Jonas Basanavičius Folklore Library, Vol. 4
Various Lithuanian Tales, book 4. Collected by Jonas Basanavičius.
Vilnius: Vaga Publishers, 1998
All the 233 folktales and other folk narratives published in this book have been collected in Ožkabaliai and Bartninkai parish by J. Basanavičius’ brother Vincas. In his foreword discussing activities and personality of this prominent folklore collector, Leonardas Sauka presents lots of information about him, clearly demonstrating that his work amounts to that of other already celebrated worthy figures of Lithuanian culture, who also were uneducated, like Matas Slančiauskas and Vilius Kalvaitis. This information was picked out from various sources, particularly from the biggest and the most interesting one, i.e. his unpublished letters to his brother Jonas.
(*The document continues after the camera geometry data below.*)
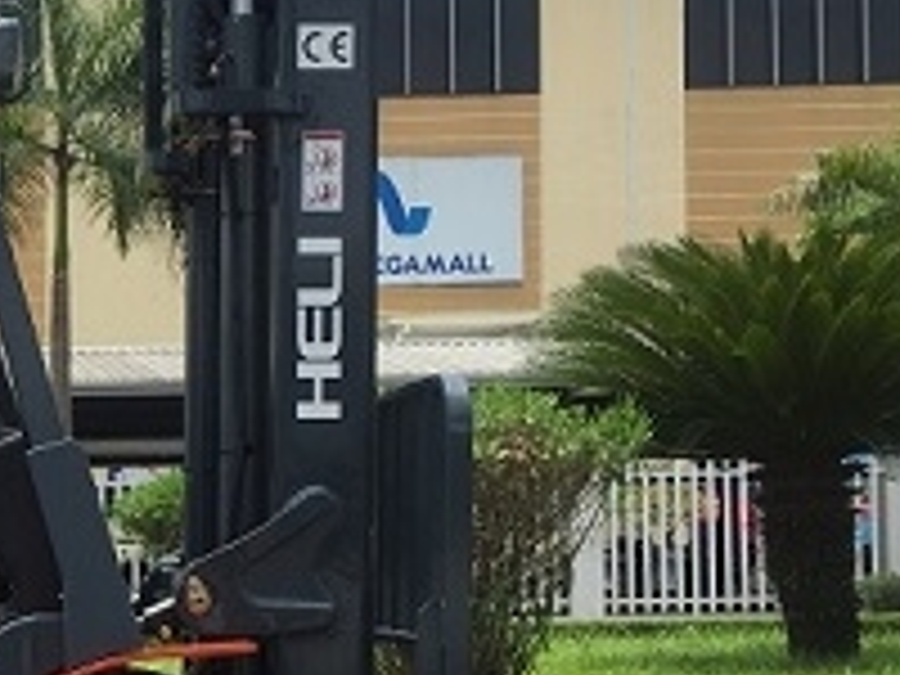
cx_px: -104
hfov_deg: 22.7
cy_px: 544
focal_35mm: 81
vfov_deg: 18.0
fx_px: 2106
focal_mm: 4.15
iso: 32
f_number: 2.2
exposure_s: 1/1364
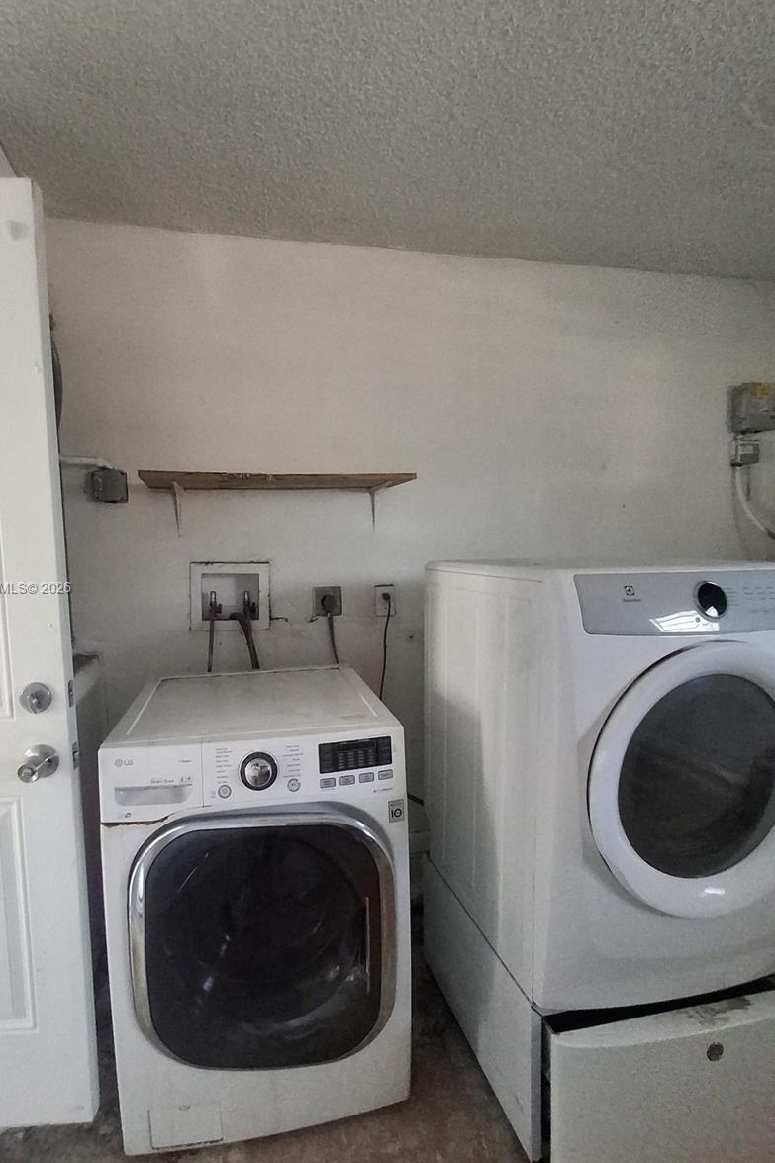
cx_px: 334
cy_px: 589
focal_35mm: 17
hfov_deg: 70.1
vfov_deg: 93.3
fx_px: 549
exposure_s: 1/40
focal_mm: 1.64
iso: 250
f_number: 2.2
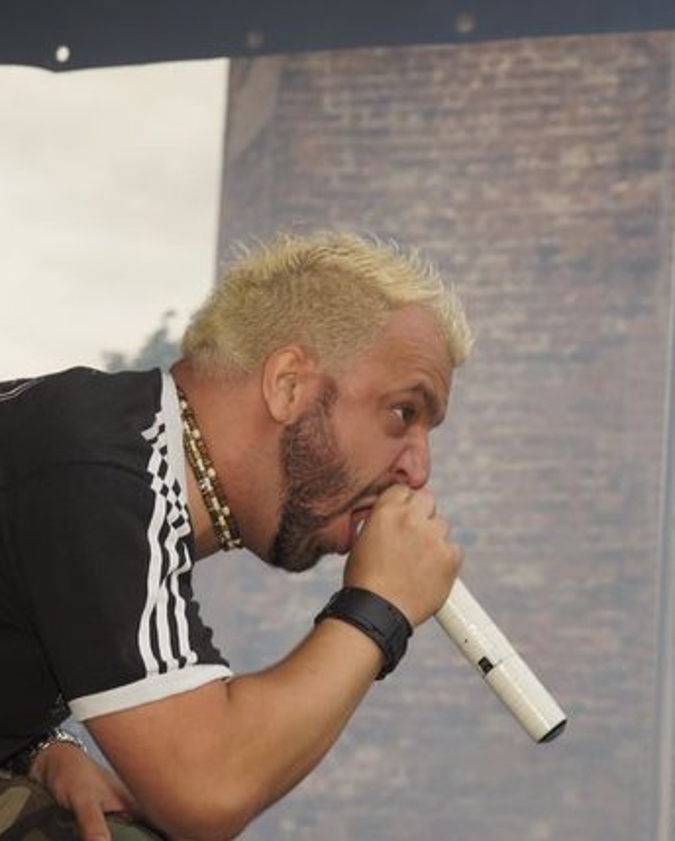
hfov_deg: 10.4
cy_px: 420
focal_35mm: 149
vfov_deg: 12.9
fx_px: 3716
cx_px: 192
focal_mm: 70
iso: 100
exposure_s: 1/160
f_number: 7.1
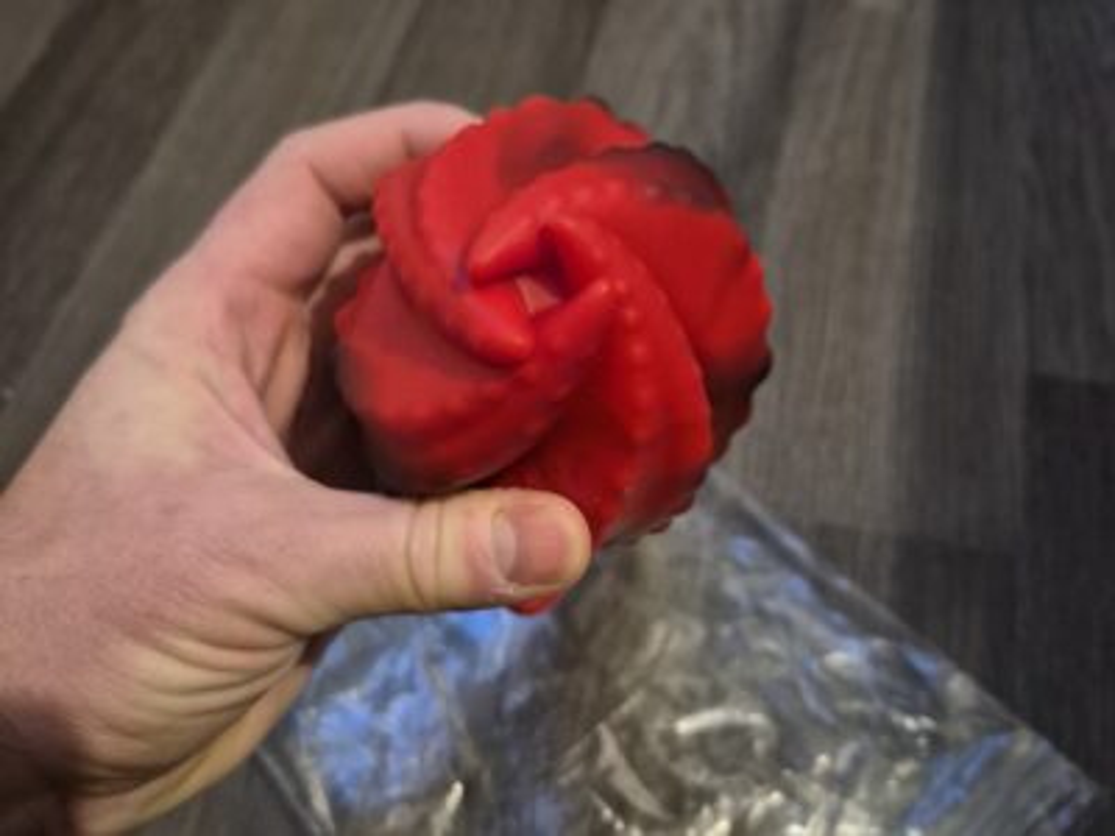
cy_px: 418
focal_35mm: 23
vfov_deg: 58.9
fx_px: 741
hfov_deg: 73.9
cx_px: 558
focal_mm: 5.4
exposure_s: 1/50
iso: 1250
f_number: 1.8
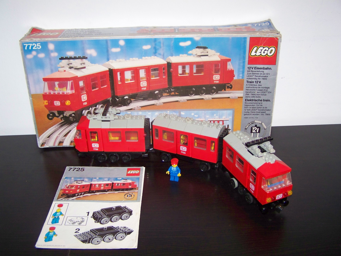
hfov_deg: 49.0
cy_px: 128
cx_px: 170
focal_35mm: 38
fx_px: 374
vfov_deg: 37.7
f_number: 2.8
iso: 200
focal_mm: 6.3
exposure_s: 1/30
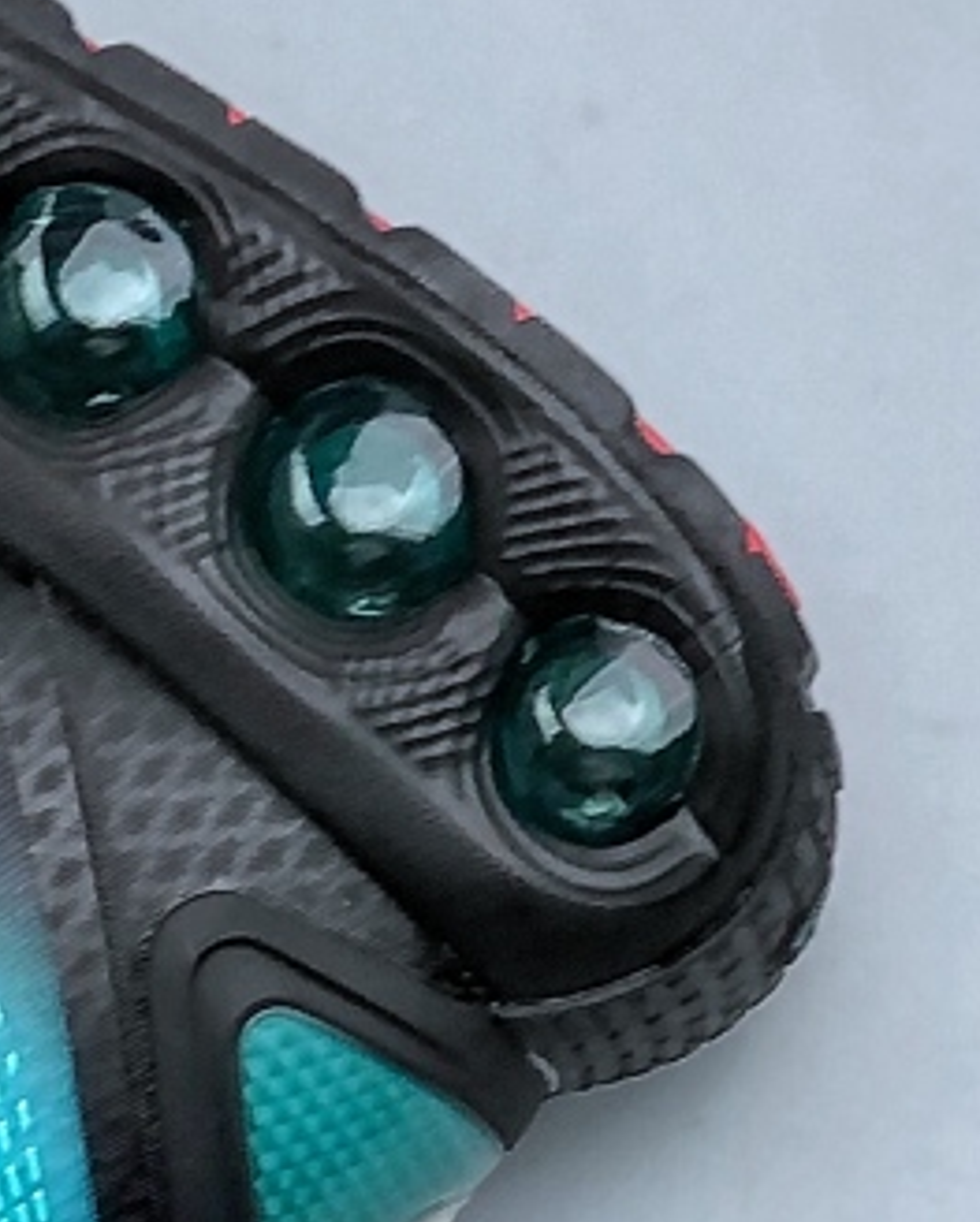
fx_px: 8834
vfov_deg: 7.9
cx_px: -809
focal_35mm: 244
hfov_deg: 6.2
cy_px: 1229
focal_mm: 6.6
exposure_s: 1/33
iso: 20
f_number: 2.8
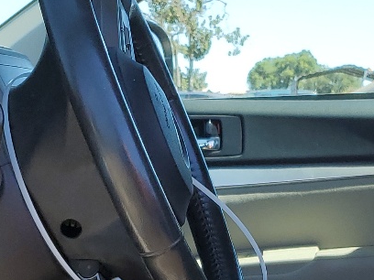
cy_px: 444
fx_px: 1102
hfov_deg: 19.2
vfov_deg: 13.5
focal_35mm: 102
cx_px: 228
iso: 50
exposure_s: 1/769
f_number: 1.5
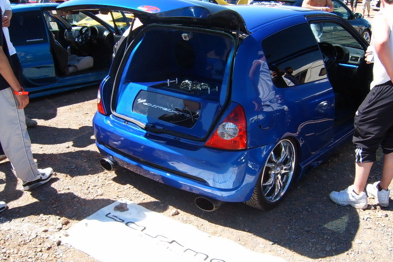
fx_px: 437
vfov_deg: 33.4
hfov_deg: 48.5
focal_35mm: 40
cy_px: 134
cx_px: 197
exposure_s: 1/125
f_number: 5.8
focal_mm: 5.8
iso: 63
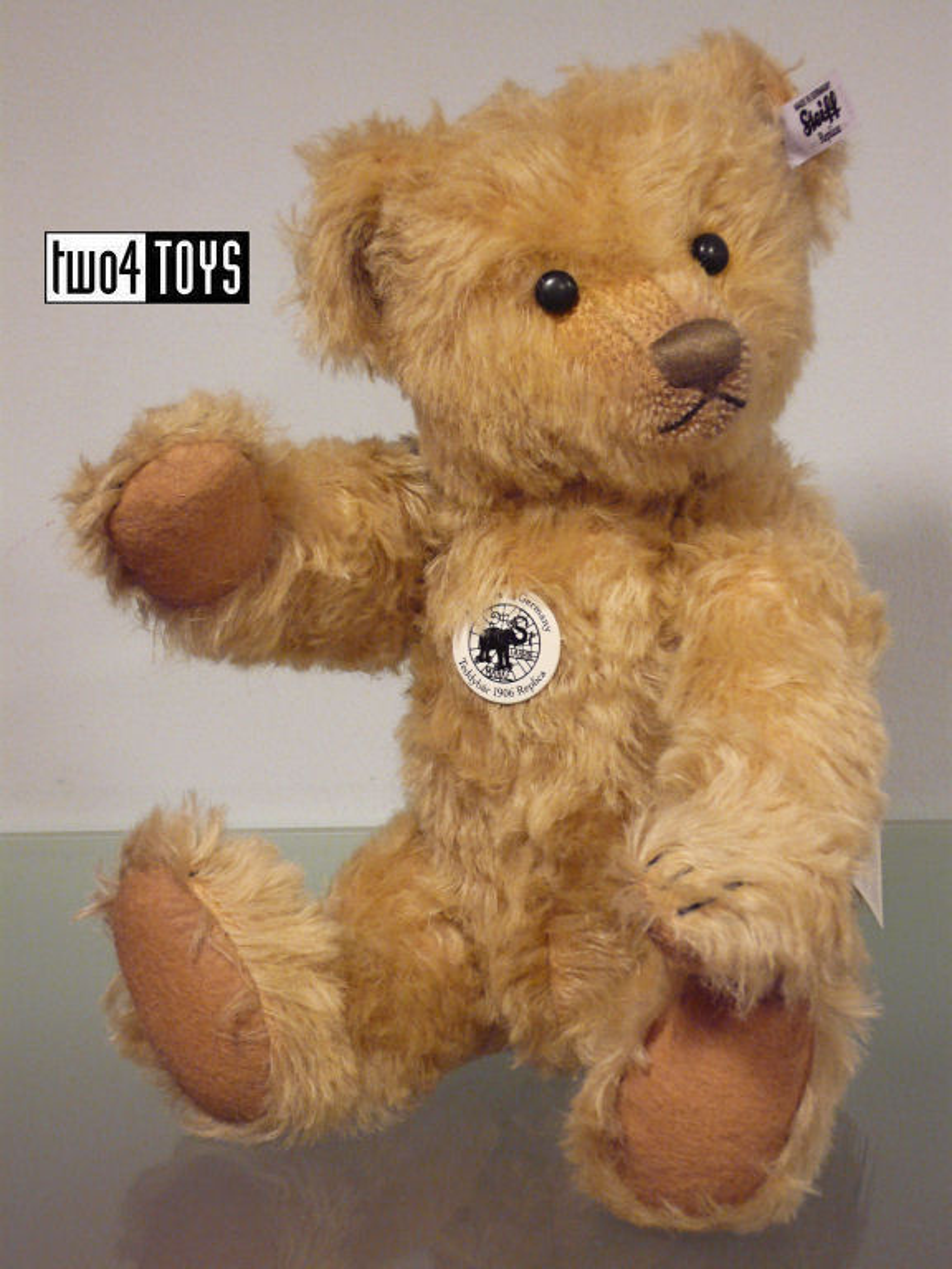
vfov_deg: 24.7
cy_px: 634
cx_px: 476
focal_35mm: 79
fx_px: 2897
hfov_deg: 18.7
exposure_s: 1/15
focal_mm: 13.2
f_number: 4.8
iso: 200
In his preface to the book, J. Basanavičius mentioned that folktales published here came from that part of the Suvalkai Governorate which, according to him, in the Middle Ages bore the name of Sūdavija. He attempted to etymologize this name and to determine the alleged borderlines of that region. He tried to find out information regarding the fate of the local people and sought out data as to when the first inhabitants, whom he called getai, might have settled there and what their culture might have been like.
Many plots of the folktales published here were already known from earlier volumes of the “Various Lithuanian Tales”. On the other hand, some of the tale genres included here had not been represented in previous volumes.
The fourth volume of Jonas Basanavičius Folklore Library was edited, the textual principles of editing worked out, commentaries to the texts written and the vocabulary compiled by Kostas Aleksynas. The author of the above mentioned foreword to the fourth volume of the “Various Lithuanian Tales” and folkloristic commentaries indicating types of the published texts in Lithuanian and international indices, discussing popularity of the published materials in Lithuania and abroad and also submitting other folkloristic data, is Leonardas Sauka.